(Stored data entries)

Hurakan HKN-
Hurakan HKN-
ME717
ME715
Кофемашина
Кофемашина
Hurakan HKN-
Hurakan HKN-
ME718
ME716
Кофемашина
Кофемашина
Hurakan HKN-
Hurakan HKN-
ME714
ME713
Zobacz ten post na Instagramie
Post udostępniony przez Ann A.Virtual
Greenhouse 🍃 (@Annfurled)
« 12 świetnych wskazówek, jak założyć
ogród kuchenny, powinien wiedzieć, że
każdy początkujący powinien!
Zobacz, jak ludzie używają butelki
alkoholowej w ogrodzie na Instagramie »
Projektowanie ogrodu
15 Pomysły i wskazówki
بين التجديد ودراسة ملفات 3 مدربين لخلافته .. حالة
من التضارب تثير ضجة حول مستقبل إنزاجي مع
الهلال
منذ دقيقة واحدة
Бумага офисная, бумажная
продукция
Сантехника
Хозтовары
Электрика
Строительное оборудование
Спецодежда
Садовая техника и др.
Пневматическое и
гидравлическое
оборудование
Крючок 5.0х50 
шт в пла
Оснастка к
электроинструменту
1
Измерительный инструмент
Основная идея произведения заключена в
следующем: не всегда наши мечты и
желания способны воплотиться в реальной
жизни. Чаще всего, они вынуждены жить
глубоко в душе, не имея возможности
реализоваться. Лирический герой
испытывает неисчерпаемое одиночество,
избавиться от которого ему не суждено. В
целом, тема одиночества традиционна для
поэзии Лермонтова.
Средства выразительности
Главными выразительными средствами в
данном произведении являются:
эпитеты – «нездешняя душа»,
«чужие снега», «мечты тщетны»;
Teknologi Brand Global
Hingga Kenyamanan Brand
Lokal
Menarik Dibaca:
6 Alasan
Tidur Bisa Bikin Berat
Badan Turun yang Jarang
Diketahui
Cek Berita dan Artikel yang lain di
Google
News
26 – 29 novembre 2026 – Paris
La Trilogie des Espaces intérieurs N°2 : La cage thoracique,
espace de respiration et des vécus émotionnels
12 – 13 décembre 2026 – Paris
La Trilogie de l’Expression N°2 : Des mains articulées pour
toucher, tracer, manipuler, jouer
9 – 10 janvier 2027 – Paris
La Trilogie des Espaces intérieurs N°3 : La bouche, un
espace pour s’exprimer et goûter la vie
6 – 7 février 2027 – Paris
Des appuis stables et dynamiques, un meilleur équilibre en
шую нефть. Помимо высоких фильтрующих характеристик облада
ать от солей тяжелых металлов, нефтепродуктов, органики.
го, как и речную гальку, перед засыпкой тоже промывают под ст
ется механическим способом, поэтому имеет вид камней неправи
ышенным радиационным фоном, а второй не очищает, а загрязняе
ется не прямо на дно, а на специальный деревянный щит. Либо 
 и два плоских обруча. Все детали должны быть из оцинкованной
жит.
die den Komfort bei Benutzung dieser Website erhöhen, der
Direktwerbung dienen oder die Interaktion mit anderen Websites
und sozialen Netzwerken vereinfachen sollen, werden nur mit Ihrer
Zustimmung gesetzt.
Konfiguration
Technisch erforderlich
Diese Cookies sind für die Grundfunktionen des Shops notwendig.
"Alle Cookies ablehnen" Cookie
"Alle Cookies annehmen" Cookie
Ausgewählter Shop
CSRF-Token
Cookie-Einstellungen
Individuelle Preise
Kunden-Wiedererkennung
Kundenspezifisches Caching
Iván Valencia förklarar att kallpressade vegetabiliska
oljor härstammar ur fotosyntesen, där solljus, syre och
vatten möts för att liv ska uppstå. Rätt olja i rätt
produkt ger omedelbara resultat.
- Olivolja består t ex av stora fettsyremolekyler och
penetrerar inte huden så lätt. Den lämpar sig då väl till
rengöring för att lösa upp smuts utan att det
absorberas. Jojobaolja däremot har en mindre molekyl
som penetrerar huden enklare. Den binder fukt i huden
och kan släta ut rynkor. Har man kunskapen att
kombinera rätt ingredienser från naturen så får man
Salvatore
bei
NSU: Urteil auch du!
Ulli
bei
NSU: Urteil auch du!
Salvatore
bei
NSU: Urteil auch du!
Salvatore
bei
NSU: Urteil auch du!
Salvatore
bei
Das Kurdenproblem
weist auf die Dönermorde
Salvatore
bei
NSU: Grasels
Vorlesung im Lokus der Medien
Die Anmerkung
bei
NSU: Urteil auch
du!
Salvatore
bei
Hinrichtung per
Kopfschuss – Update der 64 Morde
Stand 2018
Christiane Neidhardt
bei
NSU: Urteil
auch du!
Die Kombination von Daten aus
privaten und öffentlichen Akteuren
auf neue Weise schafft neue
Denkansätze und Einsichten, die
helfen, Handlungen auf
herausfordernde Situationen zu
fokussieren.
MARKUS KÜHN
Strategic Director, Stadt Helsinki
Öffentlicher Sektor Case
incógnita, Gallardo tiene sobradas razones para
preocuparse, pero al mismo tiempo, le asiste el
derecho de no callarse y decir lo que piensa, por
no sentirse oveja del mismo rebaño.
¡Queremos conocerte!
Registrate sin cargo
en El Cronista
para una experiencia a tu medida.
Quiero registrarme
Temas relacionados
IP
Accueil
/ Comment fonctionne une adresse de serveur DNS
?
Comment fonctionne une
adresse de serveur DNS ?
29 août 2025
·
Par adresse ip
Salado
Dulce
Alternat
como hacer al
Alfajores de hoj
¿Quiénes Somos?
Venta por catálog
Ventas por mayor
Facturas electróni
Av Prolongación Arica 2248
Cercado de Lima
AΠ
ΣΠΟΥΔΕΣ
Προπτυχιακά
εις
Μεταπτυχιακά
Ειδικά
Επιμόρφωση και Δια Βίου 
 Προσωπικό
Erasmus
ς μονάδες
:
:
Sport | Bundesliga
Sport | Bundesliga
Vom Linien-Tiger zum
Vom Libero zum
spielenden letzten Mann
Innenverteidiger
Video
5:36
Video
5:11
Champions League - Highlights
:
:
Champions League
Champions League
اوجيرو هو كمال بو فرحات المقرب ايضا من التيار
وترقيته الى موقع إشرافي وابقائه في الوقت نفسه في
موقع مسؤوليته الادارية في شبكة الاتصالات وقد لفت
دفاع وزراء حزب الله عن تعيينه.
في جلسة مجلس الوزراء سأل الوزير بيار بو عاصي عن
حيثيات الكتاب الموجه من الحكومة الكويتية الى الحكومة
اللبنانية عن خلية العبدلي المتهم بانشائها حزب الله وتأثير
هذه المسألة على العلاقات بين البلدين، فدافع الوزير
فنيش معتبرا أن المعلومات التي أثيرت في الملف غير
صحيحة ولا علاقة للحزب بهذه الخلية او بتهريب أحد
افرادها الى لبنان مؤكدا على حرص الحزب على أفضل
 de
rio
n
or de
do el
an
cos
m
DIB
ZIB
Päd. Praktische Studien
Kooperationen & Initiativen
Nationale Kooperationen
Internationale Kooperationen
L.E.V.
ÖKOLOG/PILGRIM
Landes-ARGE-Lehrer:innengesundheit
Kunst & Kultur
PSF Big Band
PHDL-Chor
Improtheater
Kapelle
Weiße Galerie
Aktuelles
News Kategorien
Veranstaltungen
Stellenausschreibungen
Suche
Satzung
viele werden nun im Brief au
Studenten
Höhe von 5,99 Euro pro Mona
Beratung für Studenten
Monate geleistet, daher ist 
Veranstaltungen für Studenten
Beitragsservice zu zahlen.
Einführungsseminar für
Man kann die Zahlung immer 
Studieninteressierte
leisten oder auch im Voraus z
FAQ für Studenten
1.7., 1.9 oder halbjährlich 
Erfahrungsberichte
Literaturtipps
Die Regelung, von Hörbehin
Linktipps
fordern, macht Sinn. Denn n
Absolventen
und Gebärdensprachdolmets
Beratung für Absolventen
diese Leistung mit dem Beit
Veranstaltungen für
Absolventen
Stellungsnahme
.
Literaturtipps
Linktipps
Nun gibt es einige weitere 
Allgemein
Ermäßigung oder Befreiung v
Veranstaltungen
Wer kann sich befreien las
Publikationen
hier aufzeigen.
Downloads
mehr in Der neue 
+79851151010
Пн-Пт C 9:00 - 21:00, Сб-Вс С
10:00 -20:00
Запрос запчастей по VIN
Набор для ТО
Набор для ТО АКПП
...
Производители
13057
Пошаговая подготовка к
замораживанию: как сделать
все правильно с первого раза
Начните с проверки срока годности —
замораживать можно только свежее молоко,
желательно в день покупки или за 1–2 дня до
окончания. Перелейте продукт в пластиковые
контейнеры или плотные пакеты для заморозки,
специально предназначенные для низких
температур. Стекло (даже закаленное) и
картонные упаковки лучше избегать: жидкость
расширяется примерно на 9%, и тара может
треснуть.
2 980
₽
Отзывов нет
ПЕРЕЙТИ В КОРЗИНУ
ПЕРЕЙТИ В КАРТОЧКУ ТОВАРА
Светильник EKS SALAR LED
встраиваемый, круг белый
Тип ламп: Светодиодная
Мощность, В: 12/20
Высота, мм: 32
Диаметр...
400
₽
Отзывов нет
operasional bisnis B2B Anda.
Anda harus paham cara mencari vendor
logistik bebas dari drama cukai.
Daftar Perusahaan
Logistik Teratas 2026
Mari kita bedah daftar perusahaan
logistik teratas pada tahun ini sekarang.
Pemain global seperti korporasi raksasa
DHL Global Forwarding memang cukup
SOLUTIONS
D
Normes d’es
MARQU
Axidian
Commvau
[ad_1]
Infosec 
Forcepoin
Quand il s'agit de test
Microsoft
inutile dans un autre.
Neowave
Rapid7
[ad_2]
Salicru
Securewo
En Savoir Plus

■ REQUIRED ACTION:
Within the entries, determine the count of lines containing the string "موقع" and output it alone.

■ SOLUTION TO THIS TASK:
2